Description
Paper presented at the panel "Mixed Loyalties? German Minorities between Nationalism, Solidarity, and Fascism (1920s-1940s)" co-organised by Kasper Braskén (Åbo Akademi University, Finland) and Swen Steinberg (Carleton University, Canada) at the FORTY-FIFTH GERMAN STUDIES ASSOCIATION ANNUAL CONFERENCE, INDIANAPOLIS, USA, 3 OCTOBER 2021.Additionaldescription
Paper abstract:During the 1930s New York City was the home of over 350.000 immigrants of German or Austrian decent. Still, although New York was the largest recipient and transit point of German and Central European anti-fascist exiles and refugees, the openly Nazi organisation German American Bund (Bund) had more members in New York City than anywhere else in the USA. Yorkville, a predominantly German area of Upper East Side of Manhattan, was also the location of the Bund’s US headquarters.
While German-Americans were integrating to American society, the Third Reich perceived the global German diaspora integrally bound to Germany. The new emphasis on their “German blood” that connected them to the eternal Reich demanded also a new level of loyalty and displays of sympathy. In many cases German-Americans indeed felt pride in the new strength displayed by Nazi Germany after years of political turmoil offered by the “weak” Weimar Republic. German-Americans were after 1933 thrown into a battle over loyalties and solidarities where the sympathisers of the Third Reich spoke of the necessity to prevail a Volksbund among the German Americans, based on the primacy of the “German race” that was not removed by American citizenship.
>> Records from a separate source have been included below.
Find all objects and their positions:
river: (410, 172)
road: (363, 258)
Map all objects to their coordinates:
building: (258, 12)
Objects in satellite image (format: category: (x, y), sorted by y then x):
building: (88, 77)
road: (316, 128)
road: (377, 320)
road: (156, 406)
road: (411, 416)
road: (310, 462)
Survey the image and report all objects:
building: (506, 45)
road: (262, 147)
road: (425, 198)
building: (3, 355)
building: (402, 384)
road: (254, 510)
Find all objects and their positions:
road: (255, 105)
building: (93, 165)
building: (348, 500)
Parallel to these developments a number of German-American communists, socialists and progressives were together with German anti-fascist exiles calling for the primacy of a German anti-fascist Volksfront in the USA. They argued that “Hitler was not Germany” and that that for the Germans in America it was possible to be both anti-fascist and show allegiance to the German people and the German working classes all the while denouncing German Nazism.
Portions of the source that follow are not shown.